The characteristics of an electric powertrain have always seemed to be well suited to an executive car – quiet, smooth and powerful – but large battery electric vehicles (BEVs) have mainly been restricted to SUVs.
Tesla has pretty much had the BEV premium saloon sector to itself with its Model S, but rival manufacturers are now responding. Established executive heavyweight Mercedes-Benz is among them. Its has long been one of the leaders in the traditional executive car sector, with the E300e plug-in hybrid models offering the only plug-in EV option for drivers.
However, it has now launched its fully-electric EQE range, with the rear-wheel drive 350+ derivative – the only one available when it hits showrooms this summer - offering an official WLTP range of up to 394 miles from its 90kWh battery.
Its maximum charging speed is 170kW so, at the right charge point, it can go from 10% capacity to 80% in just over half-an-hour.
The EQE 350+ line-up starts with the entry-level AMG Line with a P11D price of £76,395, rising to £88,395 for the Exclusive Luxury trim level. AMG Line Premium and AMG Line Premium Plus models sit between these.
Two other powertrains will follow. These are an entry-level EQE 300 range, and a more powerful twin-motor, four-wheel drive AMG EQE 53. Further details about these have not yet been released.
The 350+ models are likely to be the most popular, mixing real motorway-mile munching ability with impressive range and performance. The 296PS motor is enough to power the saloon from 0-62mph in 6.4 seconds.
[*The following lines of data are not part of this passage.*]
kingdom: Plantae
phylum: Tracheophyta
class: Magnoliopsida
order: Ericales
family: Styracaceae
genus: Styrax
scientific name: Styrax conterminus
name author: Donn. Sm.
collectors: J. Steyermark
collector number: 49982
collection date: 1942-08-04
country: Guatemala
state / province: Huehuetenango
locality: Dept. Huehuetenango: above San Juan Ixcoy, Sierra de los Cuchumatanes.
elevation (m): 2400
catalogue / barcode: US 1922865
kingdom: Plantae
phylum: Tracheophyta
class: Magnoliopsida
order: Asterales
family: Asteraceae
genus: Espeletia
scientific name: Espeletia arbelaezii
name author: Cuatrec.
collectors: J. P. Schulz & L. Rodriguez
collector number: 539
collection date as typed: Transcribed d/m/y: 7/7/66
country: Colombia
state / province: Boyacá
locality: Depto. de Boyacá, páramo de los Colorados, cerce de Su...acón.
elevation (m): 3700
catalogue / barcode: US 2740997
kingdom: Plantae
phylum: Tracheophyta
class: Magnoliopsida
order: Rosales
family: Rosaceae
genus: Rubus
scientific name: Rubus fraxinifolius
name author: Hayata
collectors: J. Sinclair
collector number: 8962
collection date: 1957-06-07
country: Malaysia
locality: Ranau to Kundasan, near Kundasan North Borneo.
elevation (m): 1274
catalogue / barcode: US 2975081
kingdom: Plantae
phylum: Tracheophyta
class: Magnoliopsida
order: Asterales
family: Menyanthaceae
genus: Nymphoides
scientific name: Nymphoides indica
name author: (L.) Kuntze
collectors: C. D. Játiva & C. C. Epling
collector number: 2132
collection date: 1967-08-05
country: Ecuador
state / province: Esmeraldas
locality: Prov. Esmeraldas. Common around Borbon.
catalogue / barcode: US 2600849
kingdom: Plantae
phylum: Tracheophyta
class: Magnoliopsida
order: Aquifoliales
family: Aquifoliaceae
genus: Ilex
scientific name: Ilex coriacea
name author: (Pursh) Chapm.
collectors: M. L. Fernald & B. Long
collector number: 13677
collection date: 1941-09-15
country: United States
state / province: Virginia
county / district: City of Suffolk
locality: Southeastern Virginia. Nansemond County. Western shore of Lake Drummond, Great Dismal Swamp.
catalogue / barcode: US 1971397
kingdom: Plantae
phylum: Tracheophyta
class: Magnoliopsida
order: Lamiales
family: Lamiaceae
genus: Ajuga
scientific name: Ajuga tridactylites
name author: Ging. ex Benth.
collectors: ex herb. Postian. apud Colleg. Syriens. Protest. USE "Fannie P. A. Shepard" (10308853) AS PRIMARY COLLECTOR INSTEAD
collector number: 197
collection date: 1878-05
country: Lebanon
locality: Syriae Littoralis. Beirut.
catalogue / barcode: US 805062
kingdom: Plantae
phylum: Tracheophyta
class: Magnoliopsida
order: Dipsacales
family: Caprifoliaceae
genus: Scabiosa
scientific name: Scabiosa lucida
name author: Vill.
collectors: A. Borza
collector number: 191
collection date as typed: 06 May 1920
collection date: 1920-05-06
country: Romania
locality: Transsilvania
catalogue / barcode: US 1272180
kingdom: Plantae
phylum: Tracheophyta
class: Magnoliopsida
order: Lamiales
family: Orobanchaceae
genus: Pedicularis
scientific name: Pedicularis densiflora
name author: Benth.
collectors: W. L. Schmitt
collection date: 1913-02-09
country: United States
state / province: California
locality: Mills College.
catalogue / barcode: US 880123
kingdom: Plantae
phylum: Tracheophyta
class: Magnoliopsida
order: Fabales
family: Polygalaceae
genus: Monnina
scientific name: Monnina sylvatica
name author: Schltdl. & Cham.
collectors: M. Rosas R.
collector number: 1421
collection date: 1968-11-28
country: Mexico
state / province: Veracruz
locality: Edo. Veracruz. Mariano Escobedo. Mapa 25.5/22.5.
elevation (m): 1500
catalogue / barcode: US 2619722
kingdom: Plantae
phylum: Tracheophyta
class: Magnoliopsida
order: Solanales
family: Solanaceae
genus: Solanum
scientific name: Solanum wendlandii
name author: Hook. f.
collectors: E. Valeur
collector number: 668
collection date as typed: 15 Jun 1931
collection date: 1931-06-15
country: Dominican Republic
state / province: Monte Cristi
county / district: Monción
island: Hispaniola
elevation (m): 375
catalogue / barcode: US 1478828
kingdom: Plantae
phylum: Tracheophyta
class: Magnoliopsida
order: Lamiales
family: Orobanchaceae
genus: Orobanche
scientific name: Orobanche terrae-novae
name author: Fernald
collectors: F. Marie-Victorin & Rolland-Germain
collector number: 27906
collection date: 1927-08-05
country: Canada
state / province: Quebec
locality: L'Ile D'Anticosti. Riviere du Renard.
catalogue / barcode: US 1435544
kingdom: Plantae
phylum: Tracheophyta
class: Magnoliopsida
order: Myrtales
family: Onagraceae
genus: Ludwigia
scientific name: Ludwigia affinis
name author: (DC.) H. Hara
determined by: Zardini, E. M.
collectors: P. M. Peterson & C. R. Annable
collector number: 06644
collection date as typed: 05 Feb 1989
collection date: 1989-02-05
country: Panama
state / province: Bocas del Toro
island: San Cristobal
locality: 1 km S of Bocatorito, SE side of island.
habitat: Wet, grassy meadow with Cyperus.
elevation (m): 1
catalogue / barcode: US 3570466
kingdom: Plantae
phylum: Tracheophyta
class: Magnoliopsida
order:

In everyday driving it provides plenty of instant power, meaning most drivers will be happy not opting for the more powerful model.
This is complemented by impeccable road manners: it is supremely refined and composed on the road, with the adaptive Airmatic air suspension fitted to our test model soaking up all the road imperfections on our test route with ease.
This system is standard on the AMG Line Premium Plus and Exclusive Luxury models, with AMG Line and AMG Line Premium using a traditional steel coil system.
The EQE is good to drive: it feels nimbler and smaller on the road than its footprint suggests, although refinement and comfort are the main requirements in this sector. It performs well in this area. Occupants in the front seats have plenty of room as do passengers in the back, although the standard panoramic roof does eat into rear headroom.
At 430 litres, the boot is a decent size although fairly narrow – as is the boot opening itself. The cabin is a great place to be: Mercedes-Benz has managed to strike an admirable balance between technology and traditional opulence in its design, with materials including leather, wood and piano black plastics.
All models feature a 12.3-inch digital instrument cluster display and a 12.8-inch central infotainment system, and the interface will be familiar to anyone who has used the MBUX (Mercedes-Benz User Experience) system. It is pretty straightforward to use and can be operated by voice or touch, but does mean there is a paucity of physical buttons in the cabin. Many people will be happy with that, but it does make operating some functions, such as climate control, perhaps fiddlier than they need to be.
This personal preference aside, there is little to criticise the EQE for. It ticks all the comfort, requirement, speed and low tax boxes for people who are likely to want a fully-electric executive car, and – when viewed as an electric E-Class – makes a very compelling case.